Juster, Joshua and Roy, Deb (2004): Elvis: situated speech and gesture understanding for a robotic chandelier. In: Proceedings of the 2004 International Conference on Multimodal Interfaces 2004. pp. 90-96. Available online
We describe a home lighting robot that uses directional spotlights to create complex lighting scenes. The robot senses its visual environment using a panoramic camera and attempts to maintain its target goal state by adjusting the positions and intensities of its lights. Users can communicate desired changes in the lighting environment through speech and gesture (e.g., "Make it brighter over there"). Information obtained from these two modalities are combined to form a goal, a desired change in the lighting of the scene. This goal is then incorporated into the system's target goal state. When the target goal state and the world are out of alignment, the system formulates a sensorimotor plan that acts on the world to return the system to homeostasis.
Kopp, Stefan, Tepper, Paul and Cassell, Justine (2004): Towards integrated microplanning of language and iconic gesture for multimodal output.

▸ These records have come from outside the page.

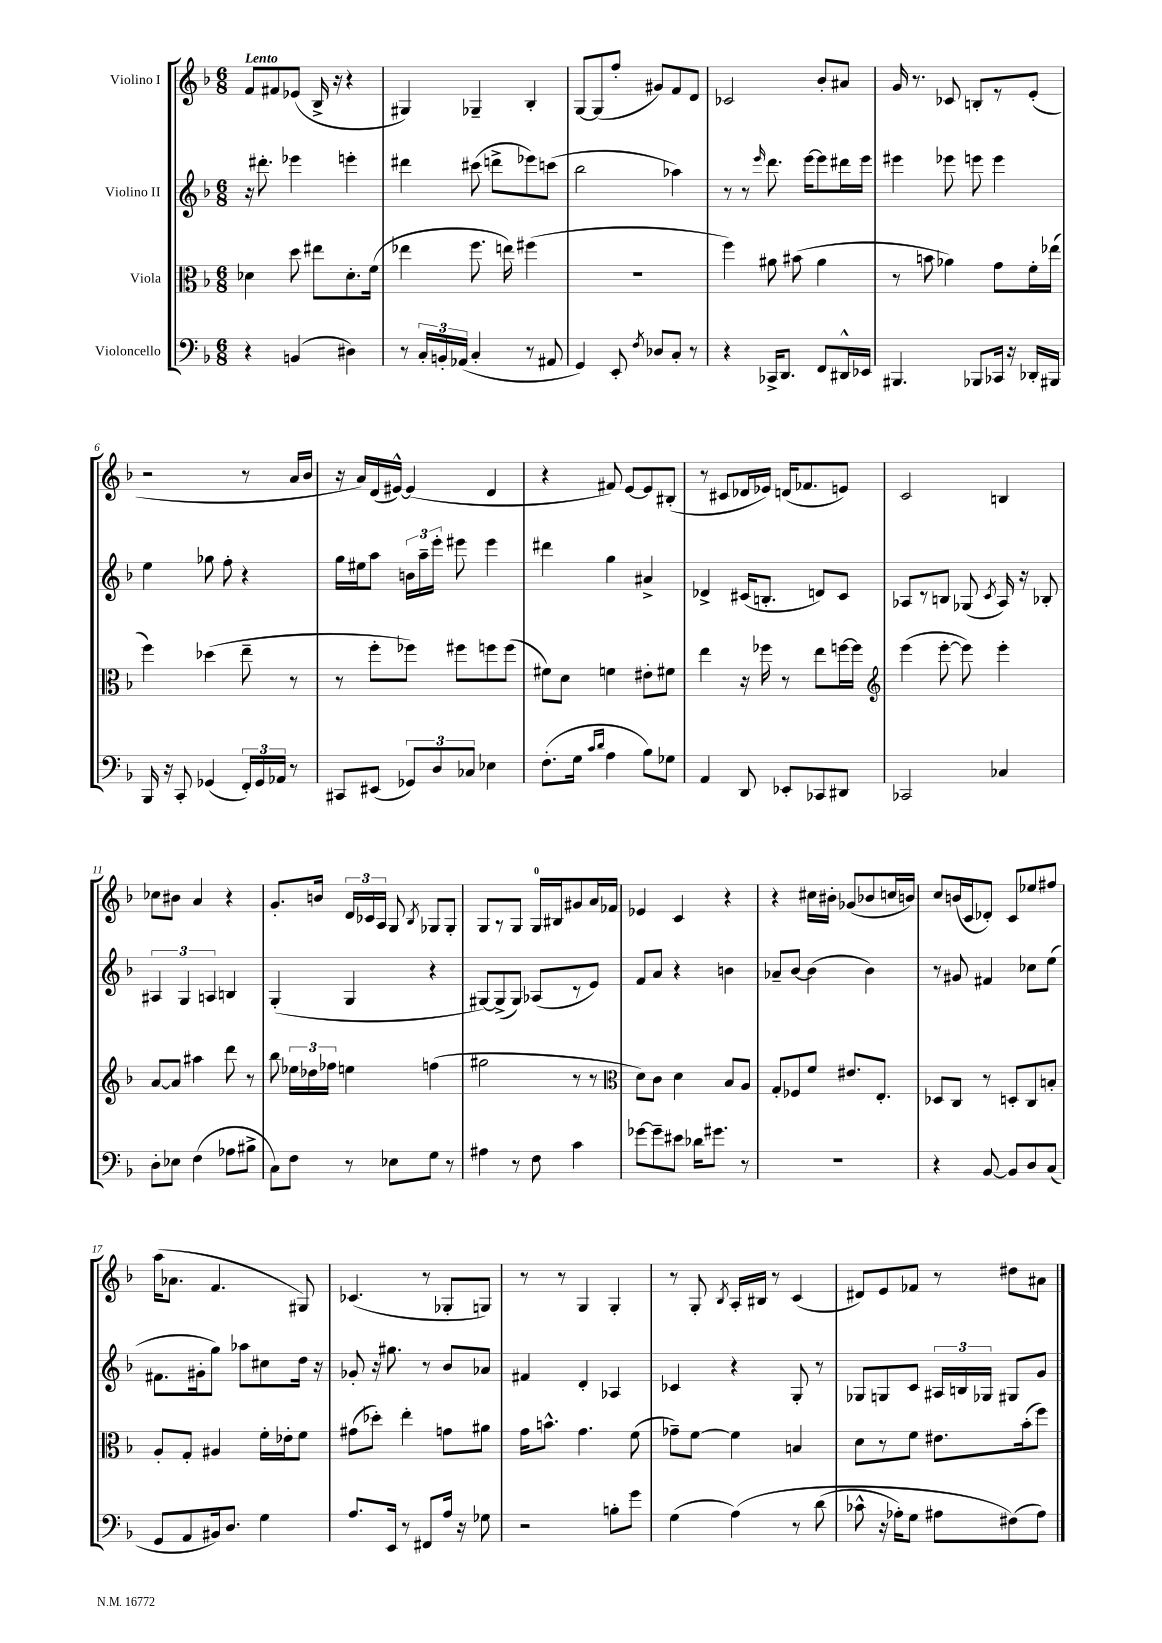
<<
\new StaffGroup <<
\new Staff = "s0" \with { instrumentName = "Violino I" } {
    \clef treble \key f \major \numericTimeSignature \time 6/8 \tempo "Lento"
    \autoBeamOff f'8[ fis'8 ees'8]( bes16-> r16 r4 |
    gis4) ges4-- bes4-. |
    g8[~ g8( f''8]-. gis'8[) f'8 d'8] |
    ces'2 bes'8[-. ais'8] |
    g'16 r8. ces'8 b8[-. r8 e'8]-.( |
    r2 r8 a'16[ bes'16] |
    r16 a'16[) d'16( eis'16]~-^) eis'4( d'4 |
    r4 fis'8) e'8[~ e'8 bis8]-.( |
    r8 cis'8[ des'16 ees'16]) d'16[( fes'8. e'8]) |
    c'2 b4 |
    ces''8[ bis'8] a'4 r4 |
    g'8.[-. b'16] \tuplet 3/2 { d'16[ ces'16 a16] } g8 \acciaccatura { bes8 } ges8[ ges8]-. |
    g8[ r8 g8] g16[-0 bis16 gis'8 a'16 fes'16] |
    ees'4 c'4 r4 |
    r4 cis''16[ bis'16]-. ges'8[( bes'8 c''16 b'16]) |
    c''8[ b'16( c'16 des'8]-.) c'8[ ees''8 fis''8] |
    a''16[( aes'8.] f'4. gis8) |
    ces'4.( r8 ges8[-. g8]) |
    r8 r8 g4 g4-. |
    r8 g8-. \acciaccatura { bes8 } a16[-. bis16] r8 c'4( |
    dis'8[) e'8 fes'8] r8 dis''8[ ais'8] \bar "|." |
}
\new Staff = "s1" \with { instrumentName = "Violino II" } {
    \clef treble \key f \major \numericTimeSignature \time 6/8
    \autoBeamOff r16 dis'''8.-. ees'''4 e'''4-. |
    dis'''4 cis'''8( d'''8[-> ees'''8) c'''8]( |
    bes''2 aes''4) |
    r8 r8 \grace { e'''16 } d'''8. e'''16[~ e'''8 dis'''16 e'''16] |
    eis'''4 ees'''8 e'''8 e'''4 |
    e''4 ges''8 f''8-. r4 |
    g''16[ eis''16 a''8] \tuplet 3/2 { b'16[ a''16-- e'''16]-. } eis'''8 eis'''4 |
    dis'''4 g''4 ais'4-> |
    des'4-> cis'16[( b8.]-. d'8[) cis'8] |
    aes8[ r8 b8] ges8( \acciaccatura { c'8 } aes16) r16 bes8-. |
    \tuplet 3/2 { ais4 g4 a4 } b4 |
    g4-.( g4 r4 |
    gis8[~) gis8->( gis8]) aes8[( r8 e'8]) |
    f'8[ a'8] r4 b'4 |
    aes'8[-- bes'8]~ bes'4( bes'4) |
    r8 gis'8 fis'4 ces''8[ e''8]( |
    fis'8.[ gis'16-. g''8]) aes''8[ cis''8 d''16] r16 |
    ges'8-. r16 gis''8. r8 bes'8[ aes'8] |
    fis'4 d'4-. aes4 |
    ces'4 r4 g8-. r8 |
    ges8[ g8 c'8] \tuplet 3/2 { ais16[ b16 ges16] } gis8[ g'8] \bar "|." |
}
\new Staff = "s2" \with { instrumentName = "Viola" } {
    \clef alto \key f \major \numericTimeSignature \time 6/8
    \autoBeamOff des'4 d''8 eis''8[ des'8.-. f'16]( |
    ees''4 f''8. e''16) fis''4( |
    r2. |
    f''4) ais'8 bis'8( ais'4 |
    r8 b'8 aes'4) g'8[ f'16-. ees''16]( |
    f''4) des''4( e''8-- r8 |
    r8 f''8[-. fes''8]) fis''8[ f''8 f''8]( |
    fis'8[) d'8] f'4 eis'8[-. fis'8] |
    e''4 r16 fes''16 r8 e''8[ f''16~ f''16] |
    \clef treble e'''4( e'''8~-. e'''8) e'''4-. |
    a'8[~ a'8] ais''4 d'''8 r8 |
    bes''8 \tuplet 3/2 { ees''16[ des''16 fes''16] } e''4 f''4( |
    gis''2 r8 r8 |
    \clef alto d'8[) c'8] d'4 bes8[ a8] |
    g8[-. fes8 f'8] eis'8.[ e8.]-. |
    des8[ c8] r8 d8[-. c8 b8]-. |
    a8[-. g8]-. ais4 f'16[-. ees'16-. f'8] |
    gis'8[( des''8]-.) e''4-. g'8[ ais'8] |
    g'16[ b'8.]-^ g'4. f'8( |
    ges'8[--) f'8]~ f'4 b4 |
    d'8[ r8 f'8] eis'8.[ bes'16-.( f''8]) \bar "|." |
}
\new Staff = "s3" \with { instrumentName = "Violoncello" } {
    \clef bass \key f \major \numericTimeSignature \time 6/8
    \autoBeamOff r4 b,4( dis4) |
    r8 \tuplet 3/2 { c16[-. b,16-. aes,16]( } c4-. r8 ais,8 |
    g,4) e,8-. \acciaccatura { f8 } des8[ c8]-. r8 |
    r4 ces,16[-> d,8.] f,8[ dis,16-^ ees,16] |
    bis,,4. bes,,8[ ces,16] r16 des,16[-. bis,,16] |
    bes,,16 r16 c,8-. ges,4( \tuplet 3/2 { f,16[-.) ges,16 aes,16] } r8 |
    cis,8[ eis,8]( \tuplet 3/2 { ges,8[) d8 ces8] } ees4 |
    f8.[-.( g16] \grace { c'16[ d'16] } a4 bes8[) ges8] |
    a,4 d,8 ees,8[-. ces,8 dis,8] |
    ces,2 ces4 |
    d8[-. ees8] f4( aes8[ bis8]-> |
    c8[) f8] r8 ees8[ g8] r8 |
    ais4 r8 f8 c'4 |
    ges'8[~ ges'8-- eis'8] des'16[ gis'8.] r8 |
    R2. |
    r4 bes,8~ bes,8[ d8 c8]( |
    g,8[ a,8 bis,16) d8.] g4 |
    a8.[ e,16] r8 fis,8[ a16] r16 ges8 |
    r2 b8[-. g'8] |
    g4( a4)\( r8 d'8( |
    ces'8-^ r16 aes16[-.) g8] ais8[ fis8(\) ais8]) \bar "|." |
}
>>
>>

In: Proceedings of the 2004 International Conference on Multimodal Interfaces 2004. pp. 97-104. Available online
When talking about spatial domains, humans frequently accompany their explanations with iconic gestures to depict what they are referring to. For example, when giving directions, it is common to see people making gestures that indicate the shape of buildings, or outline a route to be taken by the listener, and these gestures are essential to the understanding of the directions. Based on results from an ongoing study on language and gesture in direction-giving, we propose a framework to analyze such gestural images into semantic units (image description features), and to link these units to morphological features (hand shape, trajectory, etc.). This feature-based framework allows us to generate novel iconic gestures for embodied conversational agents, without drawing on a lexicon of canned gestures. We present an integrated microplanner that derives the form of both coordinated natural language and iconic gesture directly from given communicative goals, and serves as input to the speech and gesture realization engine in our NUMACK project.